# Adenomyosis



## 20358 (Nov 14, 2005)

My gyno had wanted me to see a specialist due to painful periods. I had the appointment yesterday and was told I have a condition called Adenomyosis. Which is tiny pockets of tissue on the uterine wall, which causes the pain. I have a few treatment options. Pain killers, which is out of the question. Oral contraceptives, which my regular gyno is against. An IUD which I am not comfortable with or a hysterectomy. I'm only 42. I'd only use a hysterectomy as a last resort. I asked my gyno to put me on birth control 2 years ago and she wouldn't. She says since I'm on anti-depressants, the mix would cause a break down in both the birth control and anti-depressants, and she's worried it would interfer with their effectivness. Plus she's not a big fan of putting women over 35 on birth control. But it's my body, and I'm the one in pain every month. Shouldn't it be my decision? So now I have to talk my gyno in to it if she disagrees with putting me on it. And,... I wanted to kick myself.
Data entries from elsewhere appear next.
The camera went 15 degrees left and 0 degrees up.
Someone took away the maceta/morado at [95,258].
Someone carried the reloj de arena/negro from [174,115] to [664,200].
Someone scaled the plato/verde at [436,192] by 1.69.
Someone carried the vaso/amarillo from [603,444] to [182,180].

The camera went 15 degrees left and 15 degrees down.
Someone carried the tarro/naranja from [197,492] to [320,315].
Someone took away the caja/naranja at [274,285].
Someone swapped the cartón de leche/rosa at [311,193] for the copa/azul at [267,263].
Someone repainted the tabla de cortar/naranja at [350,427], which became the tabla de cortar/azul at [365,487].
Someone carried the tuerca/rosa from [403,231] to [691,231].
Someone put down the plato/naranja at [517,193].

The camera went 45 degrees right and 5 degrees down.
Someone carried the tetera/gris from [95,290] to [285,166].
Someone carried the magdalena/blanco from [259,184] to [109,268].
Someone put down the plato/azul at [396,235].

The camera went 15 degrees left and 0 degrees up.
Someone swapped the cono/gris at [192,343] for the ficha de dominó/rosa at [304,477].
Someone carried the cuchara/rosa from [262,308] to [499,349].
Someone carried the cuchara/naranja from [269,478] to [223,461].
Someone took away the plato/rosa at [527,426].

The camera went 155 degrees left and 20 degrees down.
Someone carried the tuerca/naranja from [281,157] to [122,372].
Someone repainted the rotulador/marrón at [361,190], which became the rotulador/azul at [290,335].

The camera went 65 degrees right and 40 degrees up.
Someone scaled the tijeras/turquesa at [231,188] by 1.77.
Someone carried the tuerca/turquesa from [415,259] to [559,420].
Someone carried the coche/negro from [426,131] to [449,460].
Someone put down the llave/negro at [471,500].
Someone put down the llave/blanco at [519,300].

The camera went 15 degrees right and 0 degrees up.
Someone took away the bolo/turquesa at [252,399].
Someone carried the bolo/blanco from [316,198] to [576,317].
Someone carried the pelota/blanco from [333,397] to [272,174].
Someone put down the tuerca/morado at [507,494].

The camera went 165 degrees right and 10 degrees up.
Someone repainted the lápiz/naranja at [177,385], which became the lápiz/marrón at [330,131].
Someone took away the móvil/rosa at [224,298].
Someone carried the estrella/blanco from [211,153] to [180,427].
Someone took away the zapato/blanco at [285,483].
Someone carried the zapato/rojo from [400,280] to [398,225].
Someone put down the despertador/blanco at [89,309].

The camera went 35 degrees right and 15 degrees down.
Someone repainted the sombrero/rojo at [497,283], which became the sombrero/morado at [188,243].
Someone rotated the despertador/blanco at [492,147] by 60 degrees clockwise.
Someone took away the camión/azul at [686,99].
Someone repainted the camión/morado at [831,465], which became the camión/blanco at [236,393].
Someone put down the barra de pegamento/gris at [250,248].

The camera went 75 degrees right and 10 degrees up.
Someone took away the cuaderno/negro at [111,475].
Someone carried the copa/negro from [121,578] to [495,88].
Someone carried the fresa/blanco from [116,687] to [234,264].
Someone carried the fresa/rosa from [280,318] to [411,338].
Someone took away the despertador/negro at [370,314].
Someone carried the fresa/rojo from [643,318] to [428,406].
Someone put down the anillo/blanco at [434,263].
I didn't even think to ask the specialist if this condition could have anything to do with the D I get before and during my period. Would anyone happen to know if it could?


----------



## 22896 (Aug 19, 2006)

I have been diagnosed with the same thing - difference is I am on both birth controll pills and anti-depressants. I am only 35 but leaning toward the hysterectomy. I figure my IBS gets so bad during my horifically painfull periods and if having my uterus removed will stop the periods and therefore stop the pain - sign me up!! I have an ob/gyn appointment in 2 weeks to discuss all of this with him. I want to find out if there is any chance that having it removed will improve my IBS. 19 years of this is enough.Mindy


----------



## lkemerson (Feb 7, 2002)

I did the birth control thing for two years. It helped some, but the migraines it caused was not worth the benefit from the bleeding and cramping from the Adeno.I had total hysterectomy, bowel surgery and bladder suspension at this time last year at age 47, and it was the best decision I could have made for myself.I have pictures of my uterus with the adeno...endometriosis, and scarring. I also had two very large fibroids. Yes, in my case the endo/adeno did contribute to my bouts of diahrea.At 42, I'd have seriously considered the hyster. Especially if it causing you quality of life issues.Good luck in whatever you decide to do, but I'd suggest a visit to this site and read what others have to say about their situations. It was a lifeline for me prior to my surgery [I had no choice, I was bleeding to the point of getting infusions!].


----------



## kazzy3 (Apr 11, 2003)

I'm not against hysters but do check out the hystersisters website to get additional information about it. There are many different opinions on the subject from those who have had it done. Take care.


----------



## 20358 (Nov 14, 2005)

I have gone online reading about hysterectomy's. Some of what I read concerns me. Vaginal dryness and lower libido are the biggest concerns. My doc says I would keep my ovaries though. I think I read if you keep your ovaries you still have the urge for sex. She'd like me to try the birth control first. She said to give it a few months to see how I feel. If the pain continues then we remove the uterus.


----------



## tltrull (Nov 12, 2005)

I had a hysterectomy 9 years ago at the age of 22 for pain and dysfunctional bleeding. Everything was removed except 1 ovary(so I wouldnt need hormones). Nothing much has changed for me really as far as libido etc, just no more pain or periods, and a scar you can barely see(bikini cut).


----------